*Assignment*
What is needed is the whole of the data, set down exactly.

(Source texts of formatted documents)
-- -- --
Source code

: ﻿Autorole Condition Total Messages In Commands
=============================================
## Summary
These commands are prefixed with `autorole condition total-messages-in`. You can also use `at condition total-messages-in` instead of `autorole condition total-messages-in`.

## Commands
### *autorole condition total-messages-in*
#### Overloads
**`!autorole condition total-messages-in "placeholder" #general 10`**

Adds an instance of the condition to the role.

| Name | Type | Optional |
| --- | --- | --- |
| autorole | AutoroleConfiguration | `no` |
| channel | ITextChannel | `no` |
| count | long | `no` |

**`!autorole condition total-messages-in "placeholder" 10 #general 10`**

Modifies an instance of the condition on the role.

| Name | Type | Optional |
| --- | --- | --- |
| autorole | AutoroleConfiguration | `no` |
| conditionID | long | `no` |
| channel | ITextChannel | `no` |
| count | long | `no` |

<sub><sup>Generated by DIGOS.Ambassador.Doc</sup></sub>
-- -- --
*Exercise response*
Source code

: ﻿Autorole Condition Total Messages In Commands
=============================================
## Summary
These commands are prefixed with `autorole condition total-messages-in`. You can also use `at condition total-messages-in` instead of `autorole condition total-messages-in`.

## Commands
### *autorole condition total-messages-in*
#### Overloads
**`!autorole condition total-messages-in "placeholder" #general 10`**

Adds an instance of the condition to the role.

| Name | Type | Optional |
| --- | --- | --- |
| autorole | AutoroleConfiguration | `no` |
| channel | ITextChannel | `no` |
| count | long | `no` |

**`!autorole condition total-messages-in "placeholder" 10 #general 10`**

Modifies an instance of the condition on the role.

| Name | Type | Optional |
| --- | --- | --- |
| autorole | AutoroleConfiguration | `no` |
| conditionID | long | `no` |
| channel | ITextChannel | `no` |
| count | long | `no` |

<sub><sup>Generated by DIGOS.Ambassador.Doc</sup></sub>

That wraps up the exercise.